Goals ->
(a) In the essay on chasing the right things, at which school did the writer work as a college assistant coach and recruiting coordinator?
(b) Please translate this sentence from the essay on chasing the right things into Spanish: "Turning that “better” job down was one of the best decisions I have ever made."

#### Given text ####

It’s easy to fall into the trap. We’ve all done it, myself included, many times. Societal norms can pull us in the wrong direction and leave us chasing the wrong things. We chase the things that the world tells us to, that will give us a better outside appearance when the reality is that we should be chasing the things that transform us on the inside.

Money.

Status.

Titles.

Possessions.

Companions.

It’s common to chase all of these things at various points in life, I’ve been guilty of this many times, but happiness doesn’t always follow even after these things you think you want are attained. When you chase the right things, personal fulfillment is often what follows, and that’s far more valuable than dollars or fame.

The same premise holds true on the diamond. Over the past fifteen-plus years, from working as a college assistant coach and recruiting coordinator at Rutgers, to becoming a Minor League hitting instructor turned manager turned coordinator, there have been far too many instances of people going after the wrong things in the wrong ways. This includes Minor Leaguers chasing the Big Leagues, the high school kid chasing the scholarship, college coaches chasing their next job, hitters chasing hits, or pitchers chasing punchouts. Whether you are a player or a coach, look in the mirror and ask yourself, “are YOU chasing the right things?”

Chase PASSION: truly enjoying what you do makes you want to do it more and inspires others in the process to do the same. Coaches’ love for the game gets ingrained into the players they get to work with. Players’ love for the game energizes their coaches to work even harder to make them better. It is a two-way street, and it happens all the time.

Chase PEOPLE: those who will make you better from the inside, out. A few years ago, I had the chance to leave the Red Sox for a higher profile job and a bigger salary. Had I been presented with this opportunity ten years prior, I would have signed on the dotted line before the offer was made because money and status were my compasses. Luckily, my new compass points to people. I realized that I wasn’t ready to leave the people with the Red Sox, who gave me a second life in the game. Turning that “better” job down was one of the best decisions I have ever made.

Chase PROCESS: when you work with the belief and the effort that you never arrive, one day, you will. Every Minor Leaguer wants to have a long Major League career, while every hitter wants to get a hit whenever they step foot in the box, and every pitcher dreams of throwing an immaculate inning, striking out the side on nine straight pitches. It’s easy to chase those results. But when people learn what exactly goes into those results and focus on controlling the things that they can control, the results they want often take care of themselves.

#### Dataset entries ####

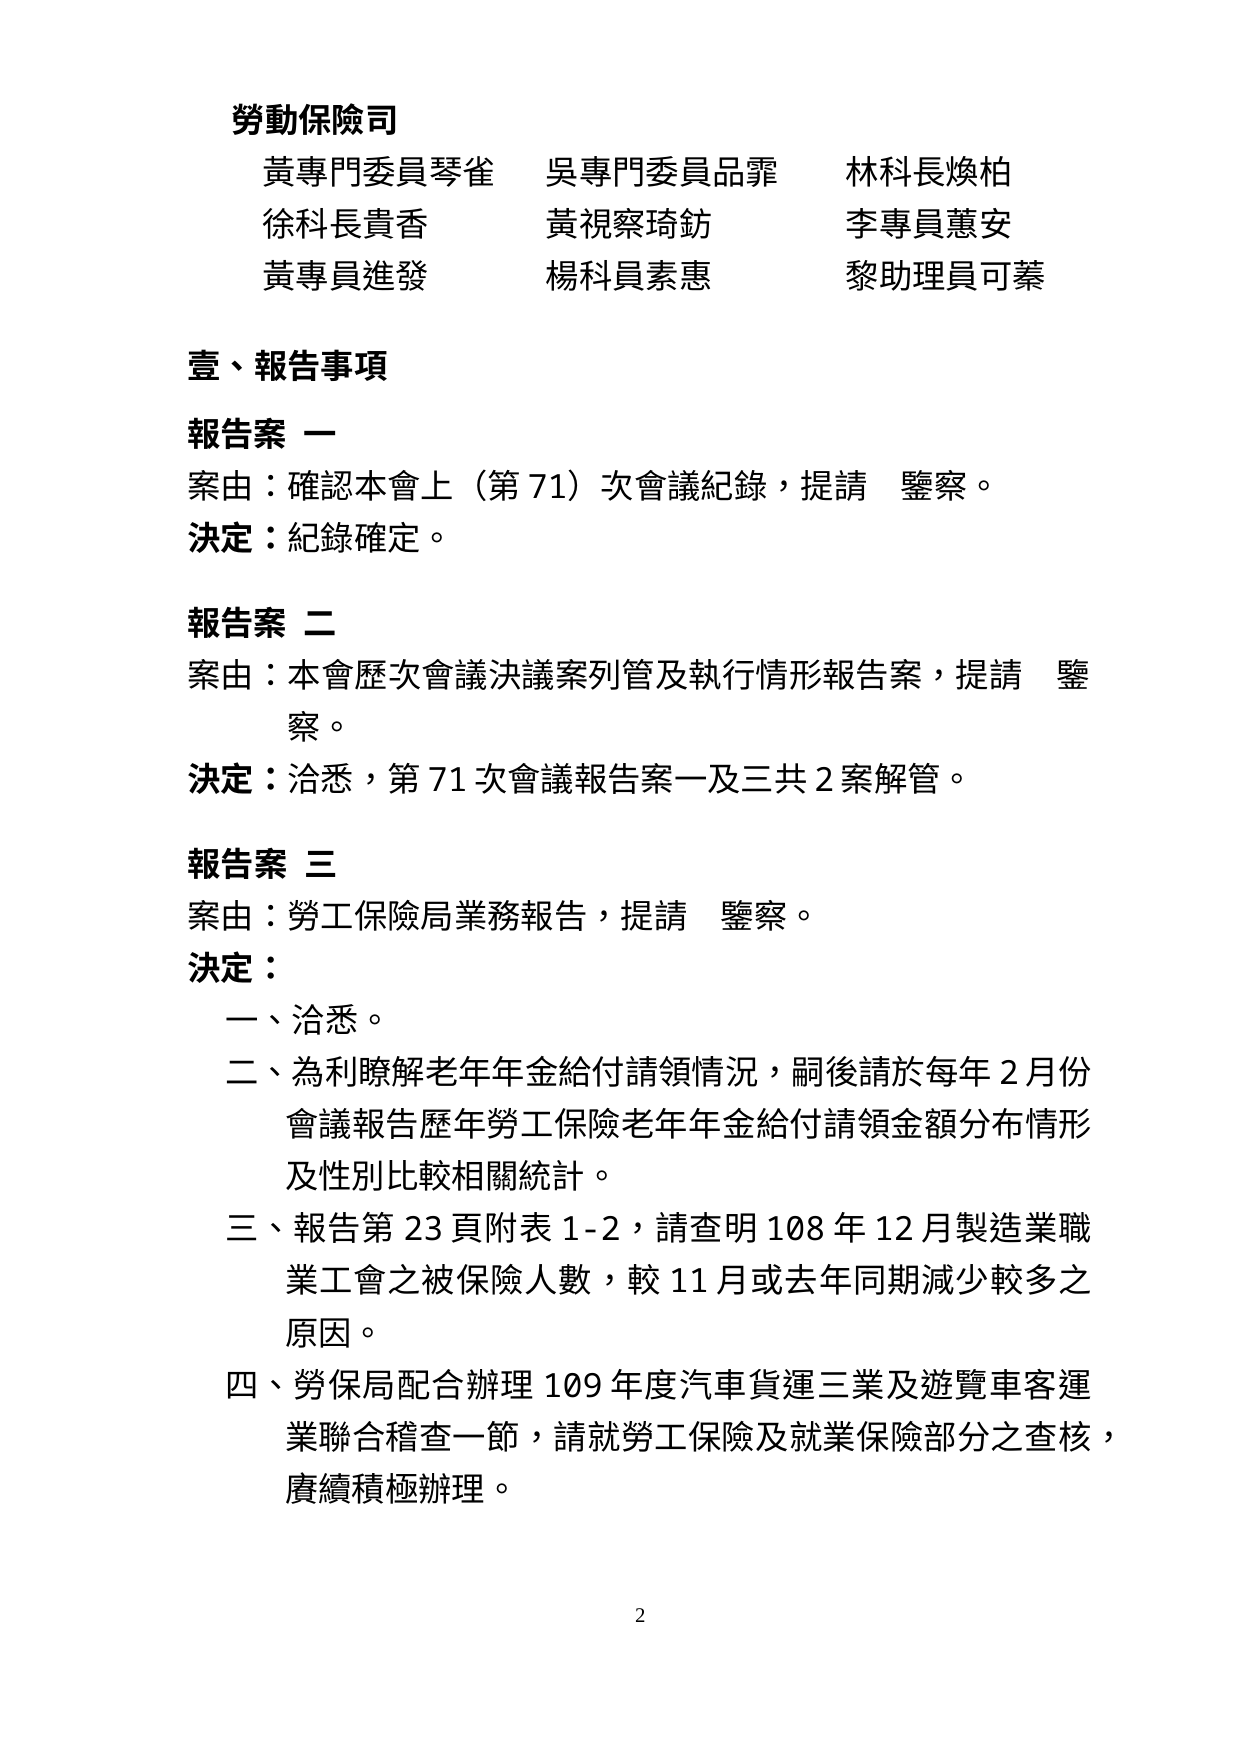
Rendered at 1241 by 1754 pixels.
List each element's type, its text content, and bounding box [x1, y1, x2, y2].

text 案由：確認本會上（第71）次會議紀錄，提請 鑒察。 [187, 457, 1092, 509]
text 報告案 一 [175, 405, 1092, 457]
text 決定：洽悉，第71次會議報告案一及三共2案解管。 [187, 750, 1092, 802]
text 徐科長貴香 黃視察琦鈁 李專員蕙安 [262, 195, 1157, 247]
text 一、洽悉。 [225, 991, 1092, 1043]
text 勞動保險司 [187, 89, 1092, 143]
text 案由：勞工保險局業務報告，提請 鑒察。 [187, 887, 1092, 939]
text 決定： [187, 939, 1092, 991]
text 黃專員進發 楊科員素惠 黎助理員可蓁 [262, 247, 1157, 299]
text 三、報告第23頁附表1-2，請查明108年12月製造業職業工會之被保險人數，較11月或去年同期減少較多之原因。 [225, 1199, 1092, 1355]
text 四、勞保局配合辦理109年度汽車貨運三業及遊覽車客運業聯合稽查一節，請就勞工保險及就業保險部分之查核，賡續積極辦理。 [225, 1355, 1092, 1512]
text 案由：本會歷次會議決議案列管及執行情形報告案，提請 鑒察。 [187, 646, 1092, 750]
text 二、為利瞭解老年年金給付請領情況，嗣後請於每年2月份會議報告歷年勞工保險老年年金給付請領金額分布情形及性別比較相關統計。 [225, 1043, 1092, 1199]
text 壹、報告事項 [187, 337, 1092, 389]
text 報告案 三 [187, 834, 1092, 887]
text 決定：紀錄確定。 [187, 509, 1092, 561]
text 報告案 二 [175, 594, 1092, 646]
text 黃專門委員琴雀 吳專門委員品霏 林科長煥柏 [262, 143, 1157, 195]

####

Worked answers ->
(a) Rutgers.

(b) Rechazar ese trabajo “mejor” fue una de las mejores decisiones que he tomado en mi vida.